▶ **TEXT**
※
Funk & Wagnalls—and the Cuddihys—at least still had Emily Post and
Etiquette
. And, as someone had commented at The Players Club on the day the news was released of the
Digest's
sale to the
Review of Reviews
, “All I know is that when R. J. Cuddihy lets go, you know that the cow has been milked dry.”

Chapter 7

THE ORIGINAL BUTTER-AND-EGG MAN

The Cuddihy family tree becomes a rather confusing one to contemplate, not only because of the profusion of children and grandchildren, but also because one is required to remember that Mr. R. J. Cuddihy's daughter, Mabel, married T. Burt McGuire, and one of his granddaughters, Mary Jane (Lester Cuddihy's daughter), married James Butler MacGuire—no kin, different spelling—which makes the tree sprout with a collection of both McGuires and MacGuires, and which union (the Cuddihy-MacGuire union, that is) brought the Butler family fortune into the wealthy Murray-McDonnell-Cuddihy family complex. One way to sort out the McGuires from the MacGuires is to remember that the MacGuires today are all descendants of both Grandpa Murray and Grandpa Cuddihy, while the McGuires are descendants of Grandpa Cuddihy only.
※
▶ **AIM A**
According to the Cuddihy passage, whom did R. J. Cuddihy's daughter Mabel marry?
▶ **AIM B**
Carry on the Cuddihy passage, picking up right after its final sentence.
※
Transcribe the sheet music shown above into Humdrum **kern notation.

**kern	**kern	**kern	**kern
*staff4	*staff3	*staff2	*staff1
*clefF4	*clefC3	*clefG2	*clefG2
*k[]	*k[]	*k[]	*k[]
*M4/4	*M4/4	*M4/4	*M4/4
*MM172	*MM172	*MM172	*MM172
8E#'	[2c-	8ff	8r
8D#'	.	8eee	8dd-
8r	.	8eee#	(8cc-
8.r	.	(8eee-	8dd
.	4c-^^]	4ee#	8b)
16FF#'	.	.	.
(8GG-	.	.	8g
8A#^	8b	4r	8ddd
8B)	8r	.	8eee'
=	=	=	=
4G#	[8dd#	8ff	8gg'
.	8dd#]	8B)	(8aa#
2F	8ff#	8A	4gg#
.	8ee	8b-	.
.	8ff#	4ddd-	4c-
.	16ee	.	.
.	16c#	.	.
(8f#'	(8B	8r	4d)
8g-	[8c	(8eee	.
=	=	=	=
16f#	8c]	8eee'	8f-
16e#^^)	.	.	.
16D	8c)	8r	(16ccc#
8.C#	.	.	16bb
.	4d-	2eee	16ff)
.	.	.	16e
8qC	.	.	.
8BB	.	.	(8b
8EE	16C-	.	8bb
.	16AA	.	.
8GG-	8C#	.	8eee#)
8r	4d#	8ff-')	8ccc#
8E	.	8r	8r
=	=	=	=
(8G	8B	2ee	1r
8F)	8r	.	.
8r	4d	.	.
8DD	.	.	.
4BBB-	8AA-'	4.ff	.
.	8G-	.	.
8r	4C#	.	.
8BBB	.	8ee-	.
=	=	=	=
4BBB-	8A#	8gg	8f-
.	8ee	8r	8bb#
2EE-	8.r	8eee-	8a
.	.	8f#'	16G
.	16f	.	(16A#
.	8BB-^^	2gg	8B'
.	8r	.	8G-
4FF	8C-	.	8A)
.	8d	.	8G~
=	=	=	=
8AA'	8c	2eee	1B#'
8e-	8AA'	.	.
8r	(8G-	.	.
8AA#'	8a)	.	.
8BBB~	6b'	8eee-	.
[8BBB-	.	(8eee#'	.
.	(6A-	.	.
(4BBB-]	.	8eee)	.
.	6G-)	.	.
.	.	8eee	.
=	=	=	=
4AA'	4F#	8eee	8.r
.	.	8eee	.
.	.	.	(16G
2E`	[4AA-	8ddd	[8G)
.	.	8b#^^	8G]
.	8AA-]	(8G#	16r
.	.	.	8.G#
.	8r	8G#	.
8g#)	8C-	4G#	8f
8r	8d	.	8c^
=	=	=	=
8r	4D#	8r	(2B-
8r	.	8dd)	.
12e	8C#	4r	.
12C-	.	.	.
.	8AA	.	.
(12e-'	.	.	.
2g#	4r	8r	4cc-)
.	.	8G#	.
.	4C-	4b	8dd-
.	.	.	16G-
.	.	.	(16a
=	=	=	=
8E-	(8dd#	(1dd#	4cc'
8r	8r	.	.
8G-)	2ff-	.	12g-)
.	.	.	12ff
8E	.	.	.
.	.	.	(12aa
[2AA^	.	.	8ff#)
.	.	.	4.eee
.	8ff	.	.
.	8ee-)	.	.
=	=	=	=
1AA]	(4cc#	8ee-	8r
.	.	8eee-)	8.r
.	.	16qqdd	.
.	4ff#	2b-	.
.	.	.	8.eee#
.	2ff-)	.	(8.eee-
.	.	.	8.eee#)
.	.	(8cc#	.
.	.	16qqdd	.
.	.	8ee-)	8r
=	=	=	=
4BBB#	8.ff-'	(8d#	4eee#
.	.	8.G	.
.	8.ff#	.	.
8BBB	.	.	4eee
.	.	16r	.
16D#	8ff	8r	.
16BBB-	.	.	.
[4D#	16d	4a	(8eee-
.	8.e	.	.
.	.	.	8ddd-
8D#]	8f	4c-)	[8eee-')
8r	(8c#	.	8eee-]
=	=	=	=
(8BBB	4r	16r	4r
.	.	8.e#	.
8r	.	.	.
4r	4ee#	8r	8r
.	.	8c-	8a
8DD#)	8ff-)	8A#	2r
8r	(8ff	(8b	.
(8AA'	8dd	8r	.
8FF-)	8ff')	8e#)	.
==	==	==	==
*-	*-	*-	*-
※
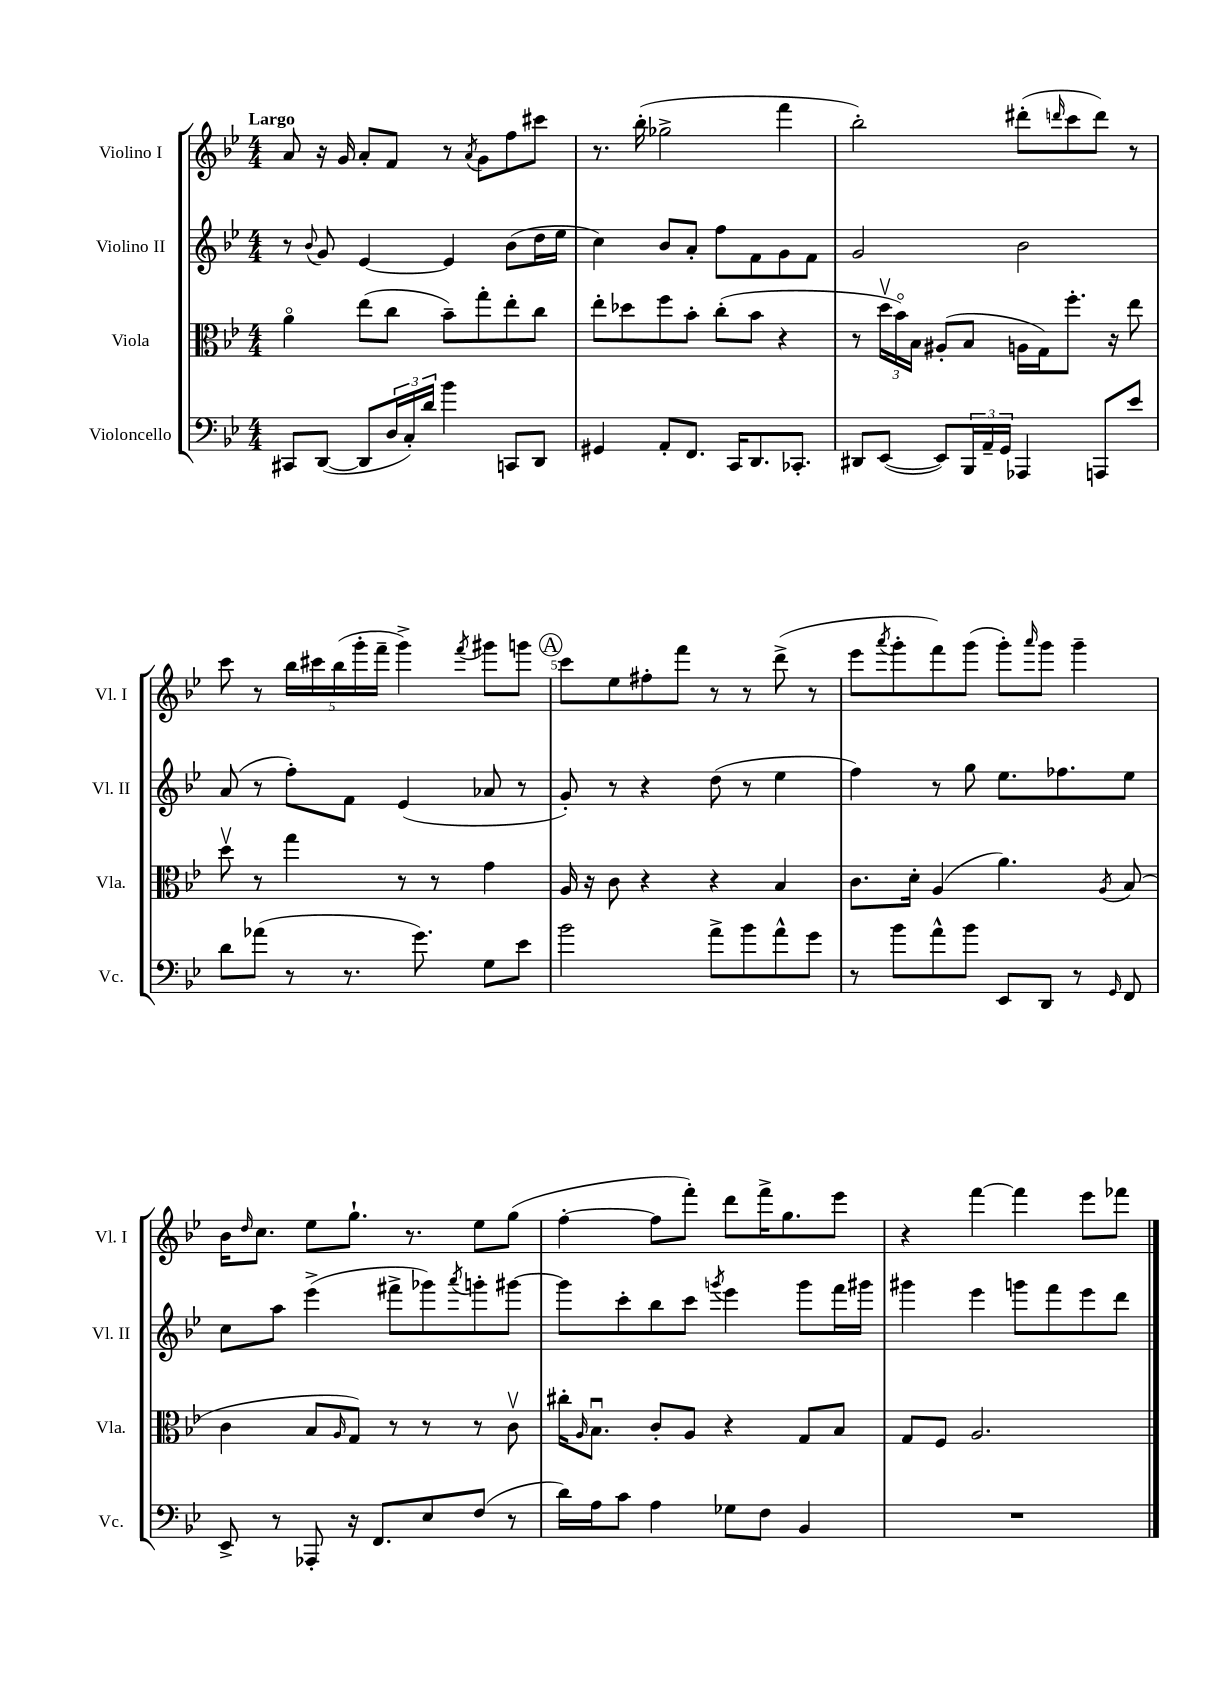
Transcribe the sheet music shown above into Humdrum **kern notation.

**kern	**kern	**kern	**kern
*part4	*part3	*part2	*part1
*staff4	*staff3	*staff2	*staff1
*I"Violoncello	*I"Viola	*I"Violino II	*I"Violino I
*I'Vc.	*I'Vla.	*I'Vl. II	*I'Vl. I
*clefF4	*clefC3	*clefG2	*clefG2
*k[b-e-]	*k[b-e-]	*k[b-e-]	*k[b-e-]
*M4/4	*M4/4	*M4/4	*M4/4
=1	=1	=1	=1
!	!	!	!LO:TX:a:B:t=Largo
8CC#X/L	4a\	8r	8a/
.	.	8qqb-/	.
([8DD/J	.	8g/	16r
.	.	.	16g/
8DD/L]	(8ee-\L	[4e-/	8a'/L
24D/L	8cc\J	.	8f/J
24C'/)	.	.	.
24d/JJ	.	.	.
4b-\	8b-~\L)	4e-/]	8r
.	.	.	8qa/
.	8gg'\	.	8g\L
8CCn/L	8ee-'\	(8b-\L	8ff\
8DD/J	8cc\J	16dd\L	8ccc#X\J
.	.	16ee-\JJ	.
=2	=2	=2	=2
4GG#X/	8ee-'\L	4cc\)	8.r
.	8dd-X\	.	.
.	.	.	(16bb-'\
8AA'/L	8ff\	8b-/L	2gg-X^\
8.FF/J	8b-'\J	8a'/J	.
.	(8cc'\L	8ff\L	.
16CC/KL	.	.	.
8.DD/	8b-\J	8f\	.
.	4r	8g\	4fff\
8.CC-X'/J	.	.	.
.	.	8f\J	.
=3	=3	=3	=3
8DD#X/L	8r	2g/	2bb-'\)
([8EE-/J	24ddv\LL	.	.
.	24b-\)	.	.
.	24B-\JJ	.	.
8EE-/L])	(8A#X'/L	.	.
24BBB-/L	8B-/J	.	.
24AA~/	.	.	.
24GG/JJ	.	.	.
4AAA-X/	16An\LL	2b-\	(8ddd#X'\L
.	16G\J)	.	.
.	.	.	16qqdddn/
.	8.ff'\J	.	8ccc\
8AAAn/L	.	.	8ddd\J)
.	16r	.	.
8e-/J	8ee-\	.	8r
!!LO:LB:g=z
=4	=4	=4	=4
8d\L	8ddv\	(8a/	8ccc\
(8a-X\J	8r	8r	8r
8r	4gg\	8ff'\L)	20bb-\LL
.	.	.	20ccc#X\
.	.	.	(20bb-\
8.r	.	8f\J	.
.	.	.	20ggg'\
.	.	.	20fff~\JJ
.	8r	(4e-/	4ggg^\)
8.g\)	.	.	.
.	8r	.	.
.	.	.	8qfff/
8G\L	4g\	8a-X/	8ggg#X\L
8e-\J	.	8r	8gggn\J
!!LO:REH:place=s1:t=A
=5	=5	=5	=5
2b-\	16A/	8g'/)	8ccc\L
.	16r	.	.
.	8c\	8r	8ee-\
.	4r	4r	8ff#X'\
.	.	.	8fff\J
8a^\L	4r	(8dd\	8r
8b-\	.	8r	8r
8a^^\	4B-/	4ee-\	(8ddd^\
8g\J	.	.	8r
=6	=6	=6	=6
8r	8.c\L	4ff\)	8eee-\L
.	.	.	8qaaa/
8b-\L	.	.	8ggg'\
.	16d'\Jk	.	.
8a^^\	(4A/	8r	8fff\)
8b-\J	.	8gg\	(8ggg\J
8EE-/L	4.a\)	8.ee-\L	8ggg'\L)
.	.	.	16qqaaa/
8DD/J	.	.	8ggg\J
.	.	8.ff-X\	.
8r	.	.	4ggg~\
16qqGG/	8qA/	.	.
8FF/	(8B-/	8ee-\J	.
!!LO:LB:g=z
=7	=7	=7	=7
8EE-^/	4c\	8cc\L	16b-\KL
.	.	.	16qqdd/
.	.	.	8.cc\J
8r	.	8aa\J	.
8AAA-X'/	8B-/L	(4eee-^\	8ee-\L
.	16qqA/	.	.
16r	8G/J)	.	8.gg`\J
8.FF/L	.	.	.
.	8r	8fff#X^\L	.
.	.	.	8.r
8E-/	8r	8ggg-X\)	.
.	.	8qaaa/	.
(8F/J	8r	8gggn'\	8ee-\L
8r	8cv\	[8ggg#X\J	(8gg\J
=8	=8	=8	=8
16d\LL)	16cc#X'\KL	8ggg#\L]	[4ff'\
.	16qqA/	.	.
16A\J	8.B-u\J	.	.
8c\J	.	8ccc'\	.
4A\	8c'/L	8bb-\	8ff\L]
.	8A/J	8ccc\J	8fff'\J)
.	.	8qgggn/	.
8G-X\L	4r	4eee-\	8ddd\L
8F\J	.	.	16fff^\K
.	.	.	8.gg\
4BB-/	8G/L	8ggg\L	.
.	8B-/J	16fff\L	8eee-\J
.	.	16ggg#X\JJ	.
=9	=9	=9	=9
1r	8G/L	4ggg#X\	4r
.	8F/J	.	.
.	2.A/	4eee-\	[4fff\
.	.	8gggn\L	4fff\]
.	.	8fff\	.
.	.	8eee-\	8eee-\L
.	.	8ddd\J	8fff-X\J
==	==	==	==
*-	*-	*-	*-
※
▶ **ANSWER A**
T. Burt McGuire

▶ **ANSWER B**
The MacGuires, meanwhile, would be nobodies if it had not been for Grandpa Butler. James Butler was born in County
Kilkenny in 1855, where the Butlers had been farmers for fifteen generations. The original Butler, it is said, was a Norman officer who came across with William the Conqueror. He was William the Conqueror's butler, and the French branch of the family is called Le Boutillier. In 1328 a Butler was created Duke of Ormond, and lived in Kilkenny Castle, and the American Butlers today use (for this somewhat tenuous reason) the royal Ormond family crest. James Butler's antecedents, however, were not royal, but the family must have had some small amount of property, and were not impoverished tenant farmers, because when James Butler emigrated to the United States in 1875 at the age of twenty he had inherited a hundred pounds (then about five hundred dollars) from an uncle, and had received some education at the parish schools near his family's farm outside the village of Russelltown. This small nest egg was sufficient, when he came ashore in Boston, to keep him in an inexpensive rooming house—and not force him into one of Boston's notorious cellars—while he looked for a job.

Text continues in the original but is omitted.